We have multiple rules set up on SentinelOne Singularity Cloud Security for things that we want to monitor. We have set up something for restricted access for SSH, and then we have access to the EC2 instances. If any of the rules are broken or if there is a bad actor, we get notified quickly. It also helps with the audit and keeping the infrastructure clean.
SentinelOne Singularity Cloud Security includes proof of exploitability in its evidence-based reporting. This is quite important for us because we are a security-based company. We want to tag each and every alert correctly. We also need to provide RCA to the customers. SentinelOne Singularity Cloud Security forms a very good basic layer for things that are happening in the infrastructure. The reports that it gives are also nice. It gives us information about the impact and other things. It helps us.
Its setup is good. It also depends on how finely you want to set it up. It depends on the rules you set, the thresholds you set, and how quickly you act on things. We did not want SentinelOne Singularity Cloud Security to act on things, so we went for a basic setup without any auto-remediation. We act on the issues. It provides us with a basic layer of security.
Previously, we used to find issues from the AWS console and the AWS logs, but because we had multiple AWS accounts, finding out the issues was a bit of a pain point for us. We had to go inside 30 to 40 AWS accounts to find out the capabilities. We had to write our own automation scripts to find the full logs. We wanted a solution that gave us a centralized place to put all the issues that we were facing based on security concerns. With SentinelOne Singularity Cloud Security, we found a centralized solution. It was easy for us to get the data of 30 to 40 clusters in a single dashboard. It was pretty nice to have that. The UI seems a bit confusing initially, but once you start using it, it becomes more intuitive.
There is a team that is working on setting it up on ISE. So far, with just a vanilla setup, it is doing its job, and we are happy with it.

Dataset entries
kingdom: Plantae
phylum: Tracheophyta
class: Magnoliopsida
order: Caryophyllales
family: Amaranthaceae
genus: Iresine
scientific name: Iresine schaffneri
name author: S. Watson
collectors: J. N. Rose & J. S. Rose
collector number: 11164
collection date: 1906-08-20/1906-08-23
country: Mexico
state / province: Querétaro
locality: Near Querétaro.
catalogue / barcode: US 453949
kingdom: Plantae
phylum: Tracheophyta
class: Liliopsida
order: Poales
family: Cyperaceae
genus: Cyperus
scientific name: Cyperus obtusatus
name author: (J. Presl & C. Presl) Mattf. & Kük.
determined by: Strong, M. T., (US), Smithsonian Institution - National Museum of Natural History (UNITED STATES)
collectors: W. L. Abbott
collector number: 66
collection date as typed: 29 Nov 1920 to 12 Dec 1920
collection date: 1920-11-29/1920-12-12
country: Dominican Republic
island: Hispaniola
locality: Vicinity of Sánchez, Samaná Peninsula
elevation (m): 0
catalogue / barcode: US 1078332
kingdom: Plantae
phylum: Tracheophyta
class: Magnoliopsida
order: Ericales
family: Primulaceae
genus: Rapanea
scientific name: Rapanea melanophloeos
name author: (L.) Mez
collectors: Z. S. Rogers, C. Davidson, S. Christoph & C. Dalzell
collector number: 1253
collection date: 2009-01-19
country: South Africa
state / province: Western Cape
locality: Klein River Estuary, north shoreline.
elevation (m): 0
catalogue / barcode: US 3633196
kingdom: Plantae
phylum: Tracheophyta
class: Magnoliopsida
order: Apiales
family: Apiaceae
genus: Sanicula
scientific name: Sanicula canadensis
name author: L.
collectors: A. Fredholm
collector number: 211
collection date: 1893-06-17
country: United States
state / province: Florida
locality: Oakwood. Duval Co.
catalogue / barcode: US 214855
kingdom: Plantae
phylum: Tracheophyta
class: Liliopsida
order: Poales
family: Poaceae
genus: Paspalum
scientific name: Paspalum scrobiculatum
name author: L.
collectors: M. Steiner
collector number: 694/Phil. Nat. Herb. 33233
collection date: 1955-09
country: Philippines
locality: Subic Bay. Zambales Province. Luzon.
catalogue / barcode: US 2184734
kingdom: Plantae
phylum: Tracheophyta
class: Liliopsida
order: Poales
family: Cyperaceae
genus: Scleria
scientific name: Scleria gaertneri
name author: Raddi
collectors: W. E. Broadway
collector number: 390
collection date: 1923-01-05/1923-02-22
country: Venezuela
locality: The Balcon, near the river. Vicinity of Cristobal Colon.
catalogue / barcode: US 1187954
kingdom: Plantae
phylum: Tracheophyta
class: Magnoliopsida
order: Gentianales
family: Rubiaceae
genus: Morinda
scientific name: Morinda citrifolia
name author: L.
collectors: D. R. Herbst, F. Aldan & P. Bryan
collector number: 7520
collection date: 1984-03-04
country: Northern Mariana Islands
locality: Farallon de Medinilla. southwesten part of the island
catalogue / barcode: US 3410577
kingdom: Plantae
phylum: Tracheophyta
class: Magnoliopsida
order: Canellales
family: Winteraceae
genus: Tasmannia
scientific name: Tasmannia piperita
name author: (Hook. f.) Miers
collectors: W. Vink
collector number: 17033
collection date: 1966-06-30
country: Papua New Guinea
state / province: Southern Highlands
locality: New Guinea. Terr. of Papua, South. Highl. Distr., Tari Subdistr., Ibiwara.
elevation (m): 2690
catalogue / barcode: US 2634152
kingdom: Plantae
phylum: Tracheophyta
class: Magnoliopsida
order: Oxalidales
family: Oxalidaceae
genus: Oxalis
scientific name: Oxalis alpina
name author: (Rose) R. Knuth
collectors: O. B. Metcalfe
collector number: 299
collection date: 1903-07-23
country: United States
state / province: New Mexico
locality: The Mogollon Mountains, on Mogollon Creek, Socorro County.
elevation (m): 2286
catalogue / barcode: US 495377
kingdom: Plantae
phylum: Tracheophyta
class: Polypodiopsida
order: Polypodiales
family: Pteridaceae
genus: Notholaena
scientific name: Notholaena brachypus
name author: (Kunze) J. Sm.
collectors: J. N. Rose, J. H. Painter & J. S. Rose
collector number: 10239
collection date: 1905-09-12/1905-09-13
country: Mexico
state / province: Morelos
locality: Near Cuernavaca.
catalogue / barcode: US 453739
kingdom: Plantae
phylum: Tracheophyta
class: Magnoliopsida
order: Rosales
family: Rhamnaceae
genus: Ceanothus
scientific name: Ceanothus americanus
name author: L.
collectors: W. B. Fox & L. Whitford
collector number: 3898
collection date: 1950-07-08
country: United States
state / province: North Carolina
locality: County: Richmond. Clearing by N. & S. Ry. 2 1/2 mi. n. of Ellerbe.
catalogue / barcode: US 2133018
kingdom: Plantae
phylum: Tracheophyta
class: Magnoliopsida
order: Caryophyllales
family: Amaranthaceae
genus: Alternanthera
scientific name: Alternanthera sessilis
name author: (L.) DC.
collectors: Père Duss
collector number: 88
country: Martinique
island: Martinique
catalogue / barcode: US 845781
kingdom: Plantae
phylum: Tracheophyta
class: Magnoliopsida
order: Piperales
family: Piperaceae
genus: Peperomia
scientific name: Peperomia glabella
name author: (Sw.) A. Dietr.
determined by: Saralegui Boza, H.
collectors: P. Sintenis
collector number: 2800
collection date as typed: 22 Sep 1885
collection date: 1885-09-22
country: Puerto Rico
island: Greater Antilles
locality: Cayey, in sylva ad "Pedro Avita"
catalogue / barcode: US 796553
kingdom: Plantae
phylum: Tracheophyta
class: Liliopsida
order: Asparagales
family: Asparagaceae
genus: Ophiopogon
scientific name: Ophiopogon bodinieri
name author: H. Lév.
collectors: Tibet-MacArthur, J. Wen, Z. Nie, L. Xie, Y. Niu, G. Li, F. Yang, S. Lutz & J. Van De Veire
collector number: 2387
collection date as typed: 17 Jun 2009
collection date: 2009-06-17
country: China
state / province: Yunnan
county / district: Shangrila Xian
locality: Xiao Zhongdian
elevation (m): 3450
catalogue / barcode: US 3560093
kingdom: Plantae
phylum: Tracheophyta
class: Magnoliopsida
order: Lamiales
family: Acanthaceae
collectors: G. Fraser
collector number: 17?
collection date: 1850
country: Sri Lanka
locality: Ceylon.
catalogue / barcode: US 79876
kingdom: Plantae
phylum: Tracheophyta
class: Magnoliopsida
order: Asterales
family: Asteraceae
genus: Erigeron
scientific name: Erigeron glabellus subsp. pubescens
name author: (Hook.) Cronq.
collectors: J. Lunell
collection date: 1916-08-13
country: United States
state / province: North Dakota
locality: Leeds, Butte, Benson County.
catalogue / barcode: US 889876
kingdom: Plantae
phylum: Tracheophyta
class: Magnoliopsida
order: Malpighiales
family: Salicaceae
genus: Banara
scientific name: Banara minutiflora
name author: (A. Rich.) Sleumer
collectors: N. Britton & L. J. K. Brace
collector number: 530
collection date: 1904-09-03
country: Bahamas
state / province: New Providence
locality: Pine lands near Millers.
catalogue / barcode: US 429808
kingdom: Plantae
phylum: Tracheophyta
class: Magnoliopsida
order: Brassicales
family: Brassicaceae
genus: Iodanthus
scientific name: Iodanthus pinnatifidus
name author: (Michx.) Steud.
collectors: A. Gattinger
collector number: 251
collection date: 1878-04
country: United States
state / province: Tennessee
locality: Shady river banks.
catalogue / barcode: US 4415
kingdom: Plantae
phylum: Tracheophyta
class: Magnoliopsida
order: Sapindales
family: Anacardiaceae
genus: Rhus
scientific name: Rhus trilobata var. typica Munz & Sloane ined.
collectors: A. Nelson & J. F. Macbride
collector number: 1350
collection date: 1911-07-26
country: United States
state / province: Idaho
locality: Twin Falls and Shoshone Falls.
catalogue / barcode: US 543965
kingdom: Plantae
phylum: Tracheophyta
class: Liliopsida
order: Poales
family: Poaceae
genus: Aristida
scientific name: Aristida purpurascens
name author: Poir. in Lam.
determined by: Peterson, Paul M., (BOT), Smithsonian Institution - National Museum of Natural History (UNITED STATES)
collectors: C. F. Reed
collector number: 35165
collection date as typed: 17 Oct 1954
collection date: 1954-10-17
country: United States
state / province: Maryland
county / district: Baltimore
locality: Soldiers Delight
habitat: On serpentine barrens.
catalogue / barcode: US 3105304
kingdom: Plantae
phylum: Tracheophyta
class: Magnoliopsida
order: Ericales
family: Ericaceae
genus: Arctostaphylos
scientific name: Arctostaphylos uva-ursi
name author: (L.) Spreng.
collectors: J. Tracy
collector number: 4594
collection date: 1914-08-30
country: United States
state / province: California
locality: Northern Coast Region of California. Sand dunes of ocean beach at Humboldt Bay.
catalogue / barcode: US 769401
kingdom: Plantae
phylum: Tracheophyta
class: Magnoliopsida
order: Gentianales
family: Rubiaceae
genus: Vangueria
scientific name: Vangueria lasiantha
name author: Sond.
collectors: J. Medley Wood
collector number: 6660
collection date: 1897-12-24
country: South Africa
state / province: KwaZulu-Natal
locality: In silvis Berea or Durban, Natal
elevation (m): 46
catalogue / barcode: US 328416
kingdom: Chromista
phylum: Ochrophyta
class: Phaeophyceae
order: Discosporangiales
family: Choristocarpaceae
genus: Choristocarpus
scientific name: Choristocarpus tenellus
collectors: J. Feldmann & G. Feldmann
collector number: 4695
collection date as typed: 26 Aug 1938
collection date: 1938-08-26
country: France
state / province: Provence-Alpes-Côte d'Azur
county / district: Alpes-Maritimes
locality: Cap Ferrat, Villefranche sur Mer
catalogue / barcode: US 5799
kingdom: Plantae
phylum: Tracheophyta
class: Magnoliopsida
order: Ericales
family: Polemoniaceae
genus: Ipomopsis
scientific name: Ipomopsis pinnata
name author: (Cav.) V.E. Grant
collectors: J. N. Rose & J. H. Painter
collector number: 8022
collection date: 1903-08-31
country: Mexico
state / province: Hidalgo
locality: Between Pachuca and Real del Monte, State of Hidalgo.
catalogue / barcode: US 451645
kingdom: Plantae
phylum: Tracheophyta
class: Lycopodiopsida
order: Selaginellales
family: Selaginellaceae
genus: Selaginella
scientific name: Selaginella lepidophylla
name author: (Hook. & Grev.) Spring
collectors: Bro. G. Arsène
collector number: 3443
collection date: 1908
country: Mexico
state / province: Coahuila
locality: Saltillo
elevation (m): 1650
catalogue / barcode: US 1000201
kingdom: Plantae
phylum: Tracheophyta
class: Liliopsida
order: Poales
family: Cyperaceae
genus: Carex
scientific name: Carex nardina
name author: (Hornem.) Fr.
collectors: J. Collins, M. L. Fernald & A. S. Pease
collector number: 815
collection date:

■ Action item A
In the SentinelOne review, how many AWS accounts did the team previously have to go into to find issues?
■ Action item B
Extend the SentinelOne review past its final sentence.

■ Answer A
30 to 40 AWS accounts.

■ Answer B
There are a few false positives, but we want them to be there. We do not want to miss out on something. We want everything to be monitored. It does not matter to us if it is a false positive. At the end of the day, the cost that we would pay by ignoring a true positive thinking it is a false positive would be much higher than going through false positives and marking them as false positives.
For every module and everything that we do on our AWS clusters, we evaluate the risk individually, and then SentinelOne Singularity Cloud Security forms an extra layer of security on top of the personal checks that we do. It is like a shield for us. It helps us a lot.
SentinelOne Singularity Cloud Security has reduced the mean time to detect issues by a lot. Earlier, it was a very manual process to detect errors. There was not a single place where we could look into all the alerts. They were all scattered. SentinelOne Singularity Cloud Security unified that. With SentinelOne Singularity Cloud Security, once the alert is detected, we can just look into it directly. We can go into a specific cluster, resolve the issues, and mark it as resolved. There is a 45% to 50% reduction in the mean time to detect.
Our mean time to remediate remains the same because we have manual remediation. There is no change in that. The main issue for us was to be able to detect issues, and SentinelOne Singularity Cloud Security solved that for us, but because remediation is taken care of by us manually, the mean time to remediate remains the same.
SentinelOne Singularity Cloud Security is continuously monitored by the customer success engineering team and the security team. These people contact the infrastructure team. The application team is not involved because we mostly monitor the infrastructure side. That is the AWS side. It helps us with better collaboration. When the time zones change, we do not have to give a lot of context or change information across different time zones to different people. They can go into the console, see the issue, and continue to work on it.
Earlier, if there was a security issue, it had to be handed over to people in different time zones. Because we are a global company, we have on-calls and other things. Earlier, it used to be a big process. We had to write down the whole documentation of what happened, where we were seeing the issue, and whether it was resolved or not. We had to provide the complete information on that single issue. Things are simpler now because people can just log into it and see what is in the pending state and which security vulnerabilities we are still facing. A person in a different time zone can just log into the SentinelOne Singularity Cloud Security console and start remediating the issue.